Never in a million years did I imagine I would lose my first born daughter the day before Mother’s Day.
I remember thinking how awful the timing was. I remember closing my eyes and wishing it all away.
But death came and she flew Home the evening before Mother’s Day 2015.
Instead of rushing home and leaving our little girl behind, we were told we could all stay over another night. So, we put our infant son to bed, and I held Florence’s still body in my arms until she needed to rest on ice. I was able to hold her like she wasn’t sick anymore. Like she was my baby. No fear of choking, no fear of hurting her. The disease Spinal Muscular Atrophy stole her ability to sit upright, use her muscles, eat orally, and eventually breathe.
I trudged up the stairs after saying good night to her, feeling absolutely torn, but also relieved that she was staying here another night with us.
I woke in the early morning of Mother’s Day in our room at Canuck Place. I felt my stomach flip flop. I was actually excited to see her. I knew her spirit was gone, but I certainly wasn’t ready to part with her body yet. This was the best decision we made, and it was offered to us because we were in a facility that knew how to care for her. It wasn’t weird or unheard of and it wasn’t scary. It was a normal part of the process of death.
In those hours after her death, I just wanted to be in a safe place to explore what immediate grieving looked like for us.
So, on Mother’s Day, I went into her room at Canuck Place one last time and saw her sweet body tucked in to bed. The nurses had changed the quilt. They cared for her, with honour and dignity. My mama heart rejoiced, knowing that she was loved and cared for, even though death had taken her from us. Marigolds filled the room. Some were still safely tucked behind her ears and in her hands. The musky, sweet scent brings me right back to that moment.
Florence Marigold was a very gentle soul. She could look right at you, and you’d feel such love and acceptance. She loved to snuggle down and watch Tinkerbell and Sesame Street, and read books and play games on her iPad. She loved being outside and was enthralled by the birds and flowers and the sunshine on her face.
She was wise beyond her years as she fought her disease but she was also frightened by a lot, so we had to keep her sheltered from things that made her feel unsafe. We couldn’t fix the disease, but we could give her security and love.
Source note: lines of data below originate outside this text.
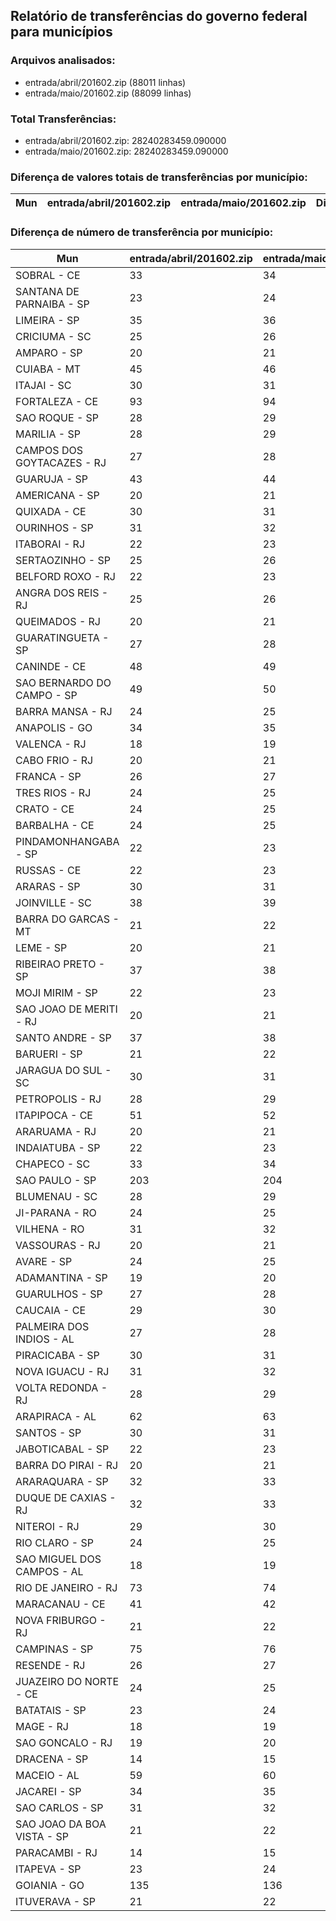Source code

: ## Relatório de transferências do governo federal para municípios
### Arquivos analisados:
* entrada/abril/201602.zip (88011 linhas)
* entrada/maio/201602.zip (88099 linhas)
### Total Transferências:
* entrada/abril/201602.zip: 28240283459.090000
* entrada/maio/201602.zip: 28240283459.090000
### Diferença de valores totais de transferências por município:
| Mun | entrada/abril/201602.zip | entrada/maio/201602.zip | Diff | Percent |
| --- | --- | --- | --- | --- |
### Diferença de número de transferência por município:
| Mun | entrada/abril/201602.zip | entrada/maio/201602.zip | Diff | Percent |
| --- | --- | --- | --- | --- |
| SOBRAL - CE | 33 | 34 | 1 | 3 |
| SANTANA DE PARNAIBA - SP | 23 | 24 | 1 | 4 |
| LIMEIRA - SP | 35 | 36 | 1 | 2 |
| CRICIUMA - SC | 25 | 26 | 1 | 4 |
| AMPARO - SP | 20 | 21 | 1 | 5 |
| CUIABA - MT | 45 | 46 | 1 | 2 |
| ITAJAI - SC | 30 | 31 | 1 | 3 |
| FORTALEZA - CE | 93 | 94 | 1 | 1 |
| SAO ROQUE - SP | 28 | 29 | 1 | 3 |
| MARILIA - SP | 28 | 29 | 1 | 3 |
| CAMPOS DOS GOYTACAZES - RJ | 27 | 28 | 1 | 3 |
| GUARUJA - SP | 43 | 44 | 1 | 2 |
| AMERICANA - SP | 20 | 21 | 1 | 5 |
| QUIXADA - CE | 30 | 31 | 1 | 3 |
| OURINHOS - SP | 31 | 32 | 1 | 3 |
| ITABORAI - RJ | 22 | 23 | 1 | 4 |
| SERTAOZINHO - SP | 25 | 26 | 1 | 4 |
| BELFORD ROXO - RJ | 22 | 23 | 1 | 4 |
| ANGRA DOS REIS - RJ | 25 | 26 | 1 | 4 |
| QUEIMADOS - RJ | 20 | 21 | 1 | 5 |
| GUARATINGUETA - SP | 27 | 28 | 1 | 3 |
| CANINDE - CE | 48 | 49 | 1 | 2 |
| SAO BERNARDO DO CAMPO - SP | 49 | 50 | 1 | 2 |
| BARRA MANSA - RJ | 24 | 25 | 1 | 4 |
| ANAPOLIS - GO | 34 | 35 | 1 | 2 |
| VALENCA - RJ | 18 | 19 | 1 | 5 |
| CABO FRIO - RJ | 20 | 21 | 1 | 5 |
| FRANCA - SP | 26 | 27 | 1 | 3 |
| TRES RIOS - RJ | 24 | 25 | 1 | 4 |
| CRATO - CE | 24 | 25 | 1 | 4 |
| BARBALHA - CE | 24 | 25 | 1 | 4 |
| PINDAMONHANGABA - SP | 22 | 23 | 1 | 4 |
| RUSSAS - CE | 22 | 23 | 1 | 4 |
| ARARAS - SP | 30 | 31 | 1 | 3 |
| JOINVILLE - SC | 38 | 39 | 1 | 2 |
| BARRA DO GARCAS - MT | 21 | 22 | 1 | 4 |
| LEME - SP | 20 | 21 | 1 | 5 |
| RIBEIRAO PRETO - SP | 37 | 38 | 1 | 2 |
| MOJI MIRIM - SP | 22 | 23 | 1 | 4 |
| SAO JOAO DE MERITI - RJ | 20 | 21 | 1 | 5 |
| SANTO ANDRE - SP | 37 | 38 | 1 | 2 |
| BARUERI - SP | 21 | 22 | 1 | 4 |
| JARAGUA DO SUL - SC | 30 | 31 | 1 | 3 |
| PETROPOLIS - RJ | 28 | 29 | 1 | 3 |
| ITAPIPOCA - CE | 51 | 52 | 1 | 1 |
| ARARUAMA - RJ | 20 | 21 | 1 | 5 |
| INDAIATUBA - SP | 22 | 23 | 1 | 4 |
| CHAPECO - SC | 33 | 34 | 1 | 3 |
| SAO PAULO - SP | 203 | 204 | 1 | 0 |
| BLUMENAU - SC | 28 | 29 | 1 | 3 |
| JI-PARANA - RO | 24 | 25 | 1 | 4 |
| VILHENA - RO | 31 | 32 | 1 | 3 |
| VASSOURAS - RJ | 20 | 21 | 1 | 5 |
| AVARE - SP | 24 | 25 | 1 | 4 |
| ADAMANTINA - SP | 19 | 20 | 1 | 5 |
| GUARULHOS - SP | 27 | 28 | 1 | 3 |
| CAUCAIA - CE | 29 | 30 | 1 | 3 |
| PALMEIRA DOS INDIOS - AL | 27 | 28 | 1 | 3 |
| PIRACICABA - SP | 30 | 31 | 1 | 3 |
| NOVA IGUACU - RJ | 31 | 32 | 1 | 3 |
| VOLTA REDONDA - RJ | 28 | 29 | 1 | 3 |
| ARAPIRACA - AL | 62 | 63 | 1 | 1 |
| SANTOS - SP | 30 | 31 | 1 | 3 |
| JABOTICABAL - SP | 22 | 23 | 1 | 4 |
| BARRA DO PIRAI - RJ | 20 | 21 | 1 | 5 |
| ARARAQUARA - SP | 32 | 33 | 1 | 3 |
| DUQUE DE CAXIAS - RJ | 32 | 33 | 1 | 3 |
| NITEROI - RJ | 29 | 30 | 1 | 3 |
| RIO CLARO - SP | 24 | 25 | 1 | 4 |
| SAO MIGUEL DOS CAMPOS - AL | 18 | 19 | 1 | 5 |
| RIO DE JANEIRO - RJ | 73 | 74 | 1 | 1 |
| MARACANAU - CE | 41 | 42 | 1 | 2 |
| NOVA FRIBURGO - RJ | 21 | 22 | 1 | 4 |
| CAMPINAS - SP | 75 | 76 | 1 | 1 |
| RESENDE - RJ | 26 | 27 | 1 | 3 |
| JUAZEIRO DO NORTE - CE | 24 | 25 | 1 | 4 |
| BATATAIS - SP | 23 | 24 | 1 | 4 |
| MAGE - RJ | 18 | 19 | 1 | 5 |
| SAO GONCALO - RJ | 19 | 20 | 1 | 5 |
| DRACENA - SP | 14 | 15 | 1 | 7 |
| MACEIO - AL | 59 | 60 | 1 | 1 |
| JACAREI - SP | 34 | 35 | 1 | 2 |
| SAO CARLOS - SP | 31 | 32 | 1 | 3 |
| SAO JOAO DA BOA VISTA - SP | 21 | 22 | 1 | 4 |
| PARACAMBI - RJ | 14 | 15 | 1 | 7 |
| ITAPEVA - SP | 23 | 24 | 1 | 4 |
| GOIANIA - GO | 135 | 136 | 1 | 0 |
| ITUVERAVA - SP | 21 | 22 | 1 | 4 |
Canuck Place gave us the opportunity to feel comfortable in a home like environment and let Florence be with her mama and daddy under the same roof. We had time to rest. We got to know all of the staff, from cooks to nurses. We could unwind, knowing we had wonderful care and were only minutes from the hospital.
But what really blew me away was the end-of-life care. There is absolutely no way we could have done it on our own. The team guided us with a steady hand through the most agonizing moments of our lives. As a mother, I can’t fully express how much gratitude we have for this place. The bereavement support has been phenomenal. I have a place to gather with other families that have lost children, every week. Over cookies and between tears, we share.
The fact that we are invited back to events that we previously attended with Florence, is so incredible. Our son gets to spend time in a place that was so special to his sister and to us. And because she passed away at Canuck Place, being involved with the program allows us to feel closer to her. Some days are incredibly hard, and all I want to do is hold Florence in my arms. I cannot do this, but I can walk into the doors of Canuck Place, sit down, and talk about it.
After your medically fragile child dies, the life you once knew comes to an end. The hospital care, the familiar faces of those doctors and nurses, the checkups, the daily routine. Everything changes, except Canuck Place. Our child may not receive care there anymore, but we do.
And we know that just up those winding stairs, a room lined with windows holds the sacred memories we made with our little girl. The memories are hard, because we had to say goodbye in that room, but they are there, tucked safely inside our chrysalis until we are ready to revisit them.